◆ **Directive**: Your answer must hold only the lines below from the line containing "[95,226,410,240] [95,250,382,264] [95,274,149,288]" through the line containing "[480,275,501,285] 22. ->", each reproduced exactly.

◆ **Material to process**:
◆ ◆ ◆ ◆ ◆ ◆ ◆
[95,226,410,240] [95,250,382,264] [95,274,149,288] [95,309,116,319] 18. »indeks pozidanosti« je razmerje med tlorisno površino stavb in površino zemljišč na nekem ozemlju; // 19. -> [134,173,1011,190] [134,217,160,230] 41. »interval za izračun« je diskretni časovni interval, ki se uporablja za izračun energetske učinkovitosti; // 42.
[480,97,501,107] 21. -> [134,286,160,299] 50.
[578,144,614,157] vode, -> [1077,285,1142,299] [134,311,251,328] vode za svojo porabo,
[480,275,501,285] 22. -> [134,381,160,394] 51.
◆ ◆ ◆ ◆ ◆ ◆ ◆
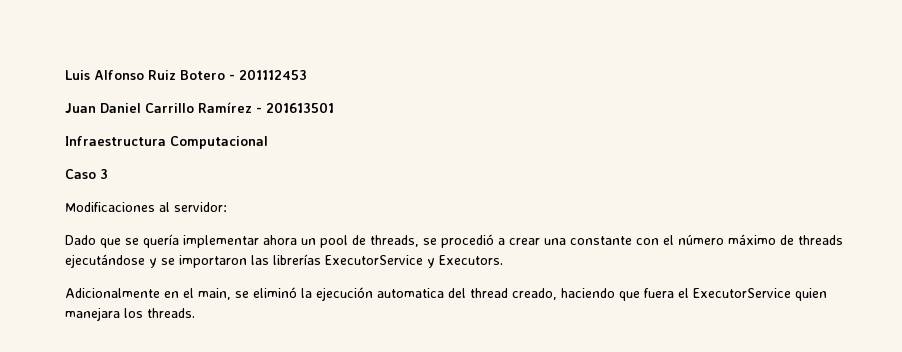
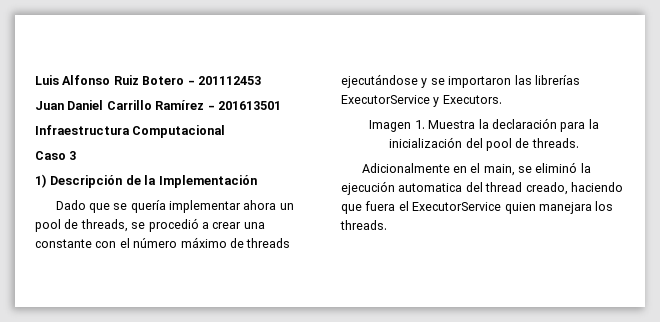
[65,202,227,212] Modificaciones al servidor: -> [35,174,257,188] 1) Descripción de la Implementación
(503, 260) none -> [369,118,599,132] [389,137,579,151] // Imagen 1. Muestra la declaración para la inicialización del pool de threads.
◆ ◆ ◆ ◆ ◆ ◆ ◆
◆ **The completed task**:
[95,226,410,240] [95,250,382,264] [95,274,149,288] [95,309,116,319] 18. »indeks pozidanosti« je razmerje med tlorisno površino stavb in površino zemljišč na nekem ozemlju; // 19. -> [134,173,1011,190] [134,217,160,230] 41. »interval za izračun« je diskretni časovni interval, ki se uporablja za izračun energetske učinkovitosti; // 42.
[480,97,501,107] 21. -> [134,286,160,299] 50.
[578,144,614,157] vode, -> [1077,285,1142,299] [134,311,251,328] vode za svojo porabo,
[480,275,501,285] 22. -> [134,381,160,394] 51.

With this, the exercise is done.